=== EXERCISE GOAL ===
Give the lines again exactly as they appear below, from the line with "Предложены решения для входных групп, в" to the line with "Она позволяет", both included, and only those lines. Leave every picture out.

=== Extracted page text data ===
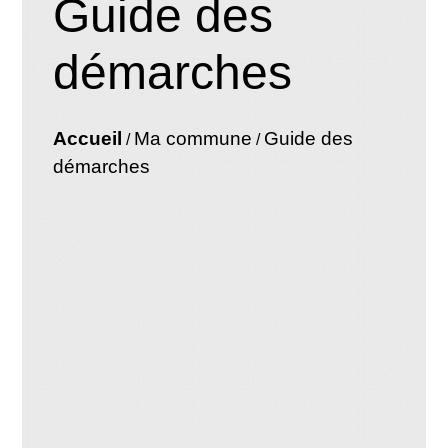
Guide des
démarches
Accueil
Ma commune
Guide des
/
/
démarches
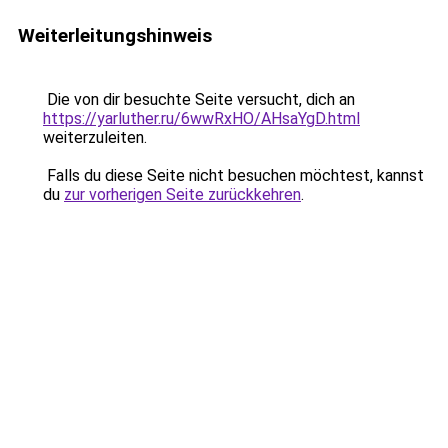
Weiterleitungshinweis
Die von dir besuchte Seite versucht, dich an
https://yarluther.ru/6wwRxHO/AHsaYgD.html
weiterzuleiten.
Falls du diese Seite nicht besuchen möchtest, kannst
du
zur vorherigen Seite zurückkehren
.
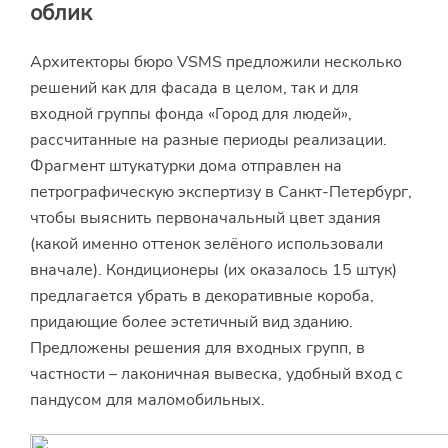
облик
Архитекторы бюро VSMS предложили несколько
решений как для фасада в целом, так и для
входной группы фонда «Город для людей»,
рассчитанные на разные периоды реализации.
Фрагмент штукатурки дома отправлен на
петрографическую экспертизу в Санкт-Петербург,
чтобы выяснить первоначальный цвет здания
(какой именно оттенок зелёного использовали
вначале). Кондиционеры (их оказалось 15 штук)
предлагается убрать в декоративные короба,
придающие более эстетичный вид зданию.
Предложены решения для входных групп, в
частности – лаконичная вывеска, удобный вход с
пандусом для маломобильных.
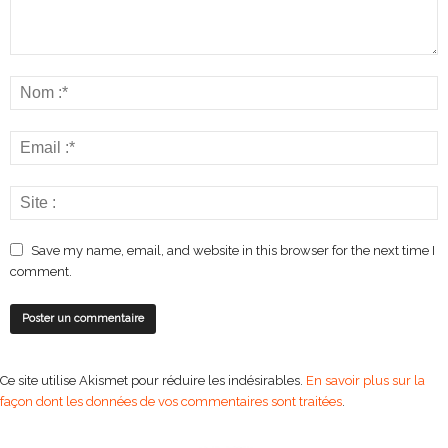
Save my name, email, and website in this browser for the next time I
comment.
Ce site utilise Akismet pour réduire les indésirables.
En savoir plus sur la
façon dont les données de vos commentaires sont traitées
.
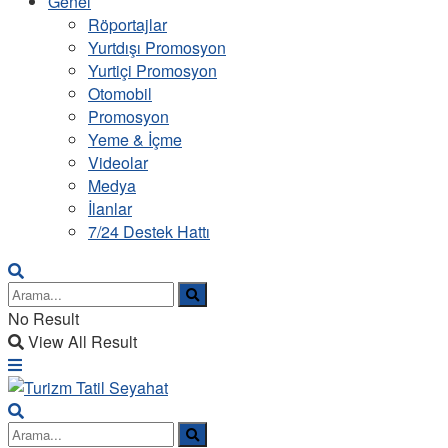
Genel
Röportajlar
Yurtdışı Promosyon
Yurtiçi Promosyon
Otomobil
Promosyon
Yeme & İçme
Videolar
Medya
İlanlar
7/24 Destek Hattı
No Result
View All Result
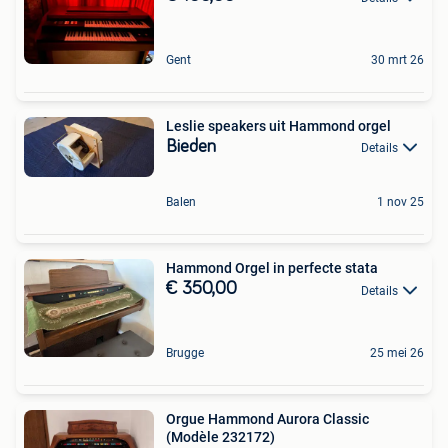
Gent
30 mrt 26
Leslie speakers uit Hammond orgel
Bieden
Details
Balen
1 nov 25
Hammond Orgel in perfecte stata
€ 350,00
Details
Brugge
25 mei 26
Orgue Hammond Aurora Classic
(Modèle 232172)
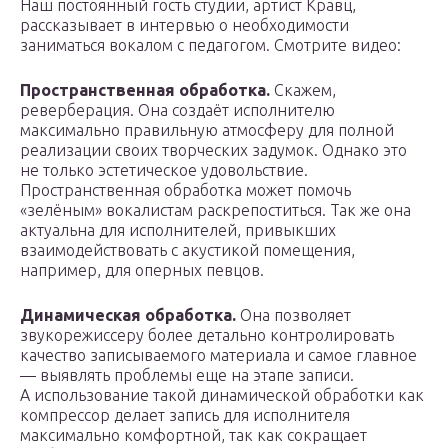
Наш постоянный гость студии, артист Кравц,
рассказывает в интервью о необходимости
заниматься вокалом с педагогом. Cмотрите видео:
Пространственная обработка.
Скажем,
реверберация. Она создаёт исполнителю
максимально правильную атмосферу для полной
реализации своих творческих задумок. Однако это
не только эстетическое удовольствие.
Пространственная обработка может помочь
«зелёным» вокалистам раскрепоститься. Так же она
актуальна для исполнителей, привыкших
взаимодействовать с акустикой помещения,
например, для оперных певцов.
Динамическая обработка.
Она позволяет
звукорежиссеру более детально контролировать
качество записываемого материала и самое главное
— выявлять проблемы еще на этапе записи.
А использование такой динамической обработки как
компрессор делает запись для исполнителя
максимально комфортной, так как сокращает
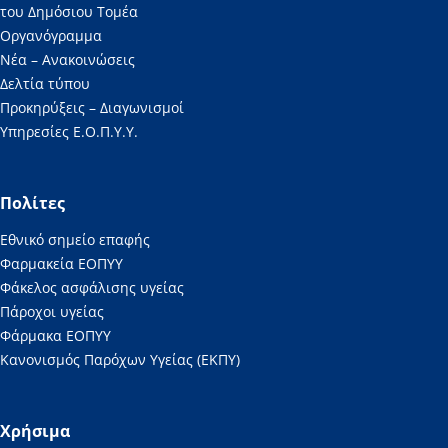
του Δημόσιου Τομέα
Οργανόγραμμα
Νέα – Ανακοινώσεις
Δελτία τύπου
Προκηρύξεις – Διαγωνισμοί
Υπηρεσίες Ε.Ο.Π.Υ.Υ.
Πολίτες
Εθνικό σημείο επαφής
Φαρμακεία ΕΟΠΥΥ
Φάκελος ασφάλισης υγείας
Πάροχοι υγείας
Φάρμακα ΕΟΠΥΥ
Κανονισμός Παρόχων Υγείας (ΕΚΠΥ)
Χρήσιμα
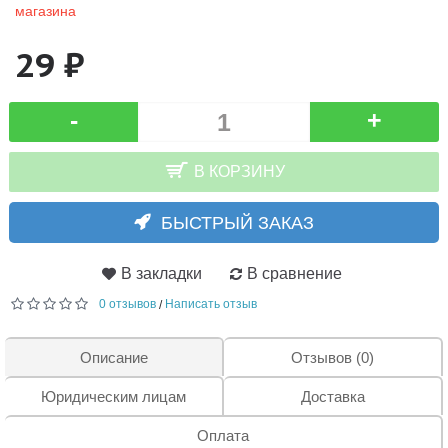
магазина
29 ₽
-
+
В КОРЗИНУ
БЫСТРЫЙ ЗАКАЗ
В закладки
В сравнение
0 отзывов
Написать отзыв
/
Описание
Отзывов (0)
Юридическим лицам
Доставка
Оплата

=== WRITTEN REPLY ===
Предложены решения для входных групп, в
частности – лаконичная вывеска, удобный вход с
пандусом для маломобильных.
Save my name, email, and website in this browser for the next time I
comment.
Ce site utilise Akismet pour réduire les indésirables.
En savoir plus sur la
façon dont les données de vos commentaires sont traitées
.
Genel
Röportajlar
Yurtdışı Promosyon
Yurtiçi Promosyon
Otomobil
Promosyon
Yeme & İçme
Videolar
Medya
İlanlar
7/24 Destek Hattı
No Result
View All Result
Gent
30 mrt 26
Leslie speakers uit Hammond orgel
Bieden
Details
Balen
1 nov 25
Hammond Orgel in perfecte stata
€ 350,00
Details
Brugge
25 mei 26
Orgue Hammond Aurora Classic
(Modèle 232172)
Наш постоянный гость студии, артист Кравц,
рассказывает в интервью о необходимости
заниматься вокалом с педагогом. Cмотрите видео:
Пространственная обработка.
Скажем,
реверберация. Она создаёт исполнителю
максимально правильную атмосферу для полной
реализации своих творческих задумок. Однако это
не только эстетическое удовольствие.
Пространственная обработка может помочь
«зелёным» вокалистам раскрепоститься. Так же она
актуальна для исполнителей, привыкших
взаимодействовать с акустикой помещения,
например, для оперных певцов.
Динамическая обработка.
Она позволяет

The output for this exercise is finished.